▸ PROBLEM: All that is needed is every line of the listing below that has "this".

▸ DATA SUPPLIED:

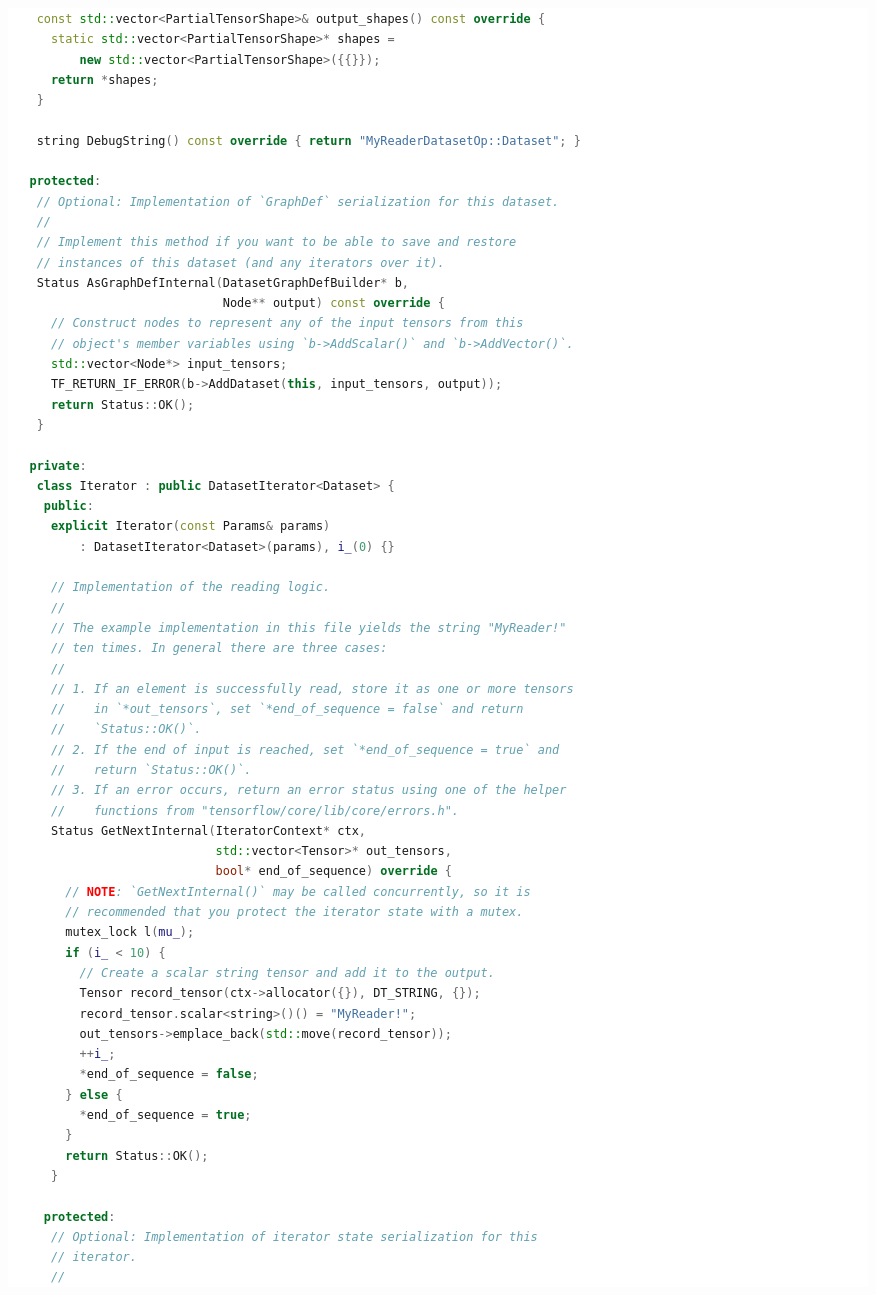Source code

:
 ```c++
    const std::vector<PartialTensorShape>& output_shapes() const override {
      static std::vector<PartialTensorShape>* shapes =
          new std::vector<PartialTensorShape>({{}});
      return *shapes;
    }

    string DebugString() const override { return "MyReaderDatasetOp::Dataset"; }

   protected:
    // Optional: Implementation of `GraphDef` serialization for this dataset.
    //
    // Implement this method if you want to be able to save and restore
    // instances of this dataset (and any iterators over it).
    Status AsGraphDefInternal(DatasetGraphDefBuilder* b,
                              Node** output) const override {
      // Construct nodes to represent any of the input tensors from this
      // object's member variables using `b->AddScalar()` and `b->AddVector()`.
      std::vector<Node*> input_tensors;
      TF_RETURN_IF_ERROR(b->AddDataset(this, input_tensors, output));
      return Status::OK();
    }

   private:
    class Iterator : public DatasetIterator<Dataset> {
     public:
      explicit Iterator(const Params& params)
          : DatasetIterator<Dataset>(params), i_(0) {}

      // Implementation of the reading logic.
      //
      // The example implementation in this file yields the string "MyReader!"
      // ten times. In general there are three cases:
      //
      // 1. If an element is successfully read, store it as one or more tensors
      //    in `*out_tensors`, set `*end_of_sequence = false` and return
      //    `Status::OK()`.
      // 2. If the end of input is reached, set `*end_of_sequence = true` and
      //    return `Status::OK()`.
      // 3. If an error occurs, return an error status using one of the helper
      //    functions from "tensorflow/core/lib/core/errors.h".
      Status GetNextInternal(IteratorContext* ctx,
                             std::vector<Tensor>* out_tensors,
                             bool* end_of_sequence) override {
        // NOTE: `GetNextInternal()` may be called concurrently, so it is
        // recommended that you protect the iterator state with a mutex.
        mutex_lock l(mu_);
        if (i_ < 10) {
          // Create a scalar string tensor and add it to the output.
          Tensor record_tensor(ctx->allocator({}), DT_STRING, {});
          record_tensor.scalar<string>()() = "MyReader!";
          out_tensors->emplace_back(std::move(record_tensor));
          ++i_;
          *end_of_sequence = false;
        } else {
          *end_of_sequence = true;
        }
        return Status::OK();
      }

     protected:
      // Optional: Implementation of iterator state serialization for this
      // iterator.
      //
```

▸ RESPONSE AREA:
    // Optional: Implementation of `GraphDef` serialization for this dataset.
    // Implement this method if you want to be able to save and restore
    // instances of this dataset (and any iterators over it).
      // Construct nodes to represent any of the input tensors from this
      TF_RETURN_IF_ERROR(b->AddDataset(this, input_tensors, output));
      // The example implementation in this file yields the string "MyReader!"
      // Optional: Implementation of iterator state serialization for this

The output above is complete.